## Exercise directions
An exact copy of every record is needed, with the pictures left out.

## Input records

|---|

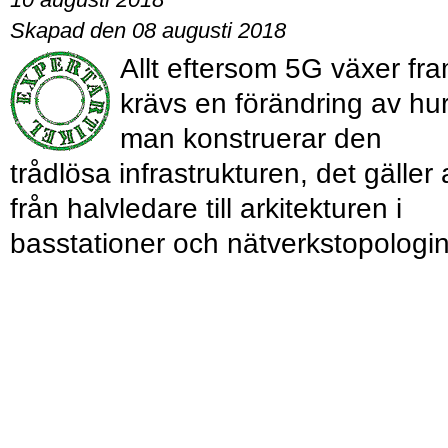
Skapad den 08 augusti 2018
Allt eftersom 5G växer fra
krävs en förändring av hu
man konstruerar den
trådlösa infrastrukturen, det gäller a
från halvledare till arkitekturen i
basstationer och nätverkstopologin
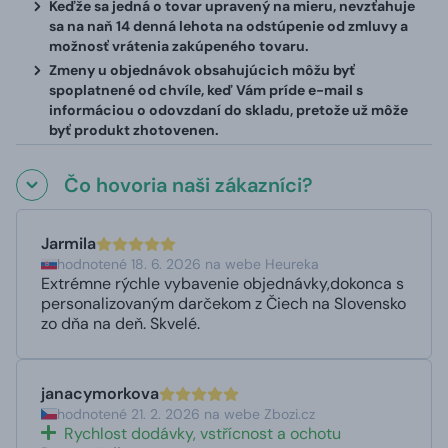
Keďže sa jedná o tovar upravený na mieru, nevzťahuje
sa na naň 14 denná lehota na odstúpenie od zmluvy a
možnosť vrátenia zakúpeného tovaru.
Zmeny u objednávok obsahujúcich môžu byť
spoplatnené od chvíle, keď Vám príde e-mail s
informáciou o odovzdaní do skladu, pretože už môže
byť produkt zhotovenen.
Čo hovoria naši zákazníci?
Jarmila
hodnotené 18. 6. 2026 na webe Heureka
Extrémne rýchle vybavenie objednávky,dokonca s
personalizovaným darčekom z Čiech na Slovensko
zo dňa na deň. Skvelé.
janacymorkova
hodnotené 21. 2. 2026 na webe Zbozi.cz
Rychlost dodávky, vstřícnost a ochotu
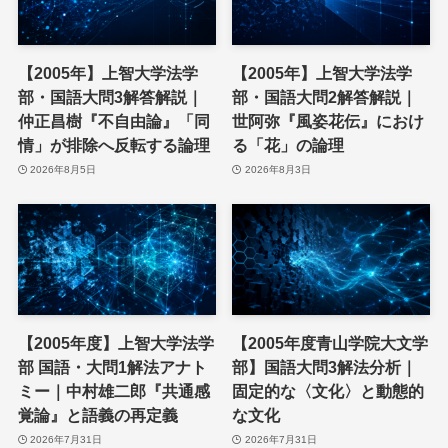
【2005年】上智大学法学
【2005年】上智大学法学
部・国語大問3解答解説｜
部・国語大問2解答解説｜
仲正昌樹『不自由論』「同
世阿弥『風姿花伝』におけ
情」が排除へ反転する論理
る「花」の論理
2026年8月5日
2026年8月3日
【2005年度】上智大学法学
【2005年度青山学院大文学
部 国語・大問1解法アナト
部】国語大問3解法分析｜
ミー｜中村雄二郎『共通感
固定的な〈文化〉と動態的
覚論』と語義の再定義
な文化
2026年7月31日
2026年7月31日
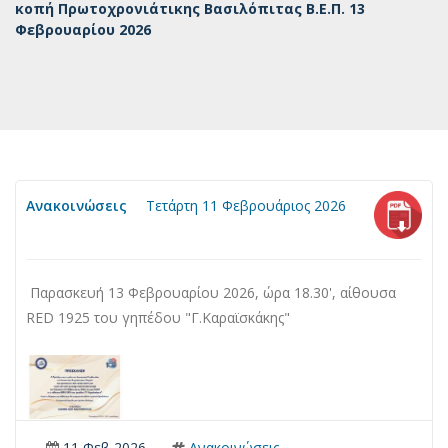
κοπή Πρωτοχρονιάτικης Βασιλόπιτας Β.Ε.Π. 13
Φεβρουαρίου 2026
Ανακοινώσεις
Τετάρτη 11 Φεβρουάριος 2026
Παρασκευή 13 Φεβρουαρίου 2026, ώρα 18.30', αίθουσα
RED 1925 του γηπέδου "Γ.Καραϊσκάκης"
11 Φεβ 2026
Ανακοινώσεις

|---|

## Solution
Skapad den 08 augusti 2018
Allt eftersom 5G växer fra
krävs en förändring av hu
man konstruerar den
trådlösa infrastrukturen, det gäller a
från halvledare till arkitekturen i
basstationer och nätverkstopologin
Keďže sa jedná o tovar upravený na mieru, nevzťahuje
sa na naň 14 denná lehota na odstúpenie od zmluvy a
možnosť vrátenia zakúpeného tovaru.
Zmeny u objednávok obsahujúcich môžu byť
spoplatnené od chvíle, keď Vám príde e-mail s
informáciou o odovzdaní do skladu, pretože už môže
byť produkt zhotovenen.
Čo hovoria naši zákazníci?
Jarmila
hodnotené 18. 6. 2026 na webe Heureka
Extrémne rýchle vybavenie objednávky,dokonca s
personalizovaným darčekom z Čiech na Slovensko
zo dňa na deň. Skvelé.
janacymorkova
hodnotené 21. 2. 2026 na webe Zbozi.cz
Rychlost dodávky, vstřícnost a ochotu
【2005年】上智大学法学
【2005年】上智大学法学
部・国語大問3解答解説｜
部・国語大問2解答解説｜
仲正昌樹『不自由論』「同
世阿弥『風姿花伝』におけ
情」が排除へ反転する論理
る「花」の論理
2026年8月5日
2026年8月3日
【2005年度】上智大学法学
【2005年度青山学院大文学
部 国語・大問1解法アナト
部】国語大問3解法分析｜
ミー｜中村雄二郎『共通感
固定的な〈文化〉と動態的
覚論』と語義の再定義
な文化
2026年7月31日
2026年7月31日
κοπή Πρωτοχρονιάτικης Βασιλόπιτας Β.Ε.Π. 13
Φεβρουαρίου 2026
Ανακοινώσεις
Τετάρτη 11 Φεβρουάριος 2026
Παρασκευή 13 Φεβρουαρίου 2026, ώρα 18.30', αίθουσα
RED 1925 του γηπέδου "Γ.Καραϊσκάκης"
11 Φεβ 2026
Ανακοινώσεις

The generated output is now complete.